Gute Zeiten für Raritätenjäger. Von Giovanni Maria Casini werden die meisten noch nicht einmal den Namen, geschweige denn irgendein Werk gehört haben. Auf CD findet man lediglich einige Orgelstücke des 1652 geborenen Florentiners, der sich nicht nur als Komponist und Literat hervortat, sondern mit Anfang 20 auch zum Priester weihen ließ. „Il viaggio di Tobia“ ist das erste seiner vier Oratorien (alle in den 1690er Jahren auf eigene Libretti entstanden), von denen allerdings nur zwei erhalten sind. Bei Diego Fasolis und seinen Barocchisti ist das Werk in zuverlässigen und erfahrenen Händen, zudem bieten die fünf Gesangssolisten Laura Antonaz, Claudine Ansermet, Mya Fracassini, Jeremy Ovenden und Sergio Foresti eine souveräne Leistung, was bei den beachtlichen Anforderungen ihrer Parts nicht selbstverständlich ist.

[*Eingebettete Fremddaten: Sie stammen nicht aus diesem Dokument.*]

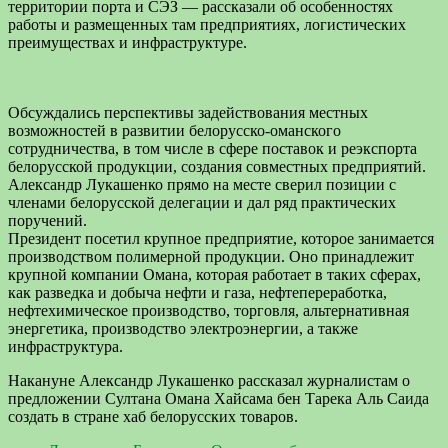
территории порта и СЭЗ — рассказали об особенностях
работы и размещенных там предприятиях, логистических
преимуществах и инфраструктуре.
Обсуждались перспективы задействования местных
возможностей в развитии белорусско-оманского
сотрудничества, в том числе в сфере поставок и реэкспорта
белорусской продукции, создания совместных предприятий.
Александр Лукашенко прямо на месте сверил позиции с
членами белорусской делегации и дал ряд практических
поручений.
Президент посетил крупное предприятие, которое занимается
производством полимерной продукции. Оно принадлежит
крупной компании Омана, которая работает в таких сферах,
как разведка и добыча нефти и газа, нефтепереработка,
нефтехимическое производство, торговля, альтернативная
энергетика, производство электроэнергии, а также
инфраструктура.
Накануне Александр Лукашенко рассказал журналистам о
предложении Султана Омана Хайсама бен Тарека Аль Саида
создать в стране хаб белорусских товаров.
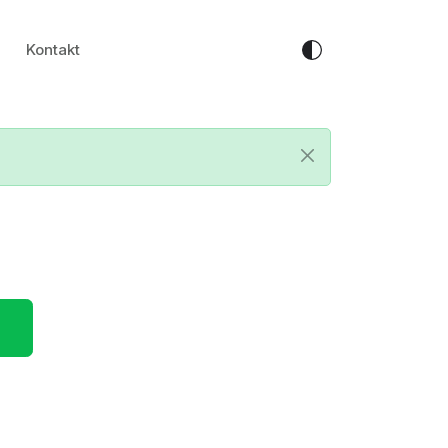
Kontakt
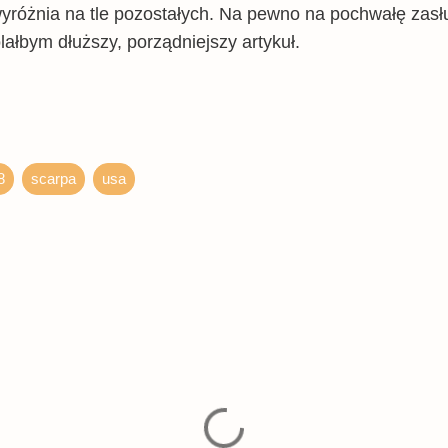
wyróżnia na tle pozostałych. Na pewno na pochwałę zas
lałbym dłuższy, porządniejszy artykuł.
8
scarpa
usa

Schon in der letzten Ausgabe gab es eine lohnenswerte Caldara-Ersteinspielung zu vermelden, der sich jetzt mit „Morte e sepoltura di Christo“ eine weitere hinzugesellt. Das Werk entstand 1724 für den Wiener Hof, an dem in der Fastenzeit traditionell Kreuzigungs-Oratorien – und zwar bis zu sechs verschiedene! – erklangen. Fabio Biondi nimmt sich dieser Trouvaille mit der ihm eigenen Hingabe an, warum er meinte, jedem der beiden Teile noch eine Motette voranstellen und Instrumentalstücke einfügen zu müssen, bleibt sein Geheimnis. Auf Vokalseite gibt es zwei Soprane (Maria Grazia Schiavo & Silvia Frigato) mit nicht sonderlich attraktiven Stimmen zu vermelden, die sich aber immerhin als sichere und ausdrucksintensive Stilistinnen erweisen. Dazu gesellen sich Martina Bellis interessanter, etwas gaumiger Alt, der leicht ansprechende lyrische Tenor von Anicio Zorzi Giustiniani und Ugo Guagliardos resonanzreicher, beweglicher Bass.

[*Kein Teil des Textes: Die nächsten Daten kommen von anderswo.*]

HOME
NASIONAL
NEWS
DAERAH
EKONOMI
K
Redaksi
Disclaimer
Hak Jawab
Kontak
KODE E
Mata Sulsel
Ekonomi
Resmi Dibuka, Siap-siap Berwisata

Auf bekannteren Pfaden wandelt Laurence Cummings, der nach seinem ebenfalls als Mitschnitt erhältlichem „Joshua“ vom London Handel Festival 2008 das Oratorium im vergangenen Jahr auch in Göttingen aufführte und nun mit zwei CD-Versionen auf dem Markt vertreten ist. Den Vorzug kann man ohne Zögern dieser neueren Veröffentlichung geben, allein schon wegen Kenneth Tarver in der Titelrolle. Doch auch Anna Dennis, Renata Pokupić (mit leichten Abstrichen) und Tobias Berndt sowie der hervorragende NDR Chor, dem ein Großteil der knapp zwei Stunden Musik zufällt, überzeugen auf ganzer Linie.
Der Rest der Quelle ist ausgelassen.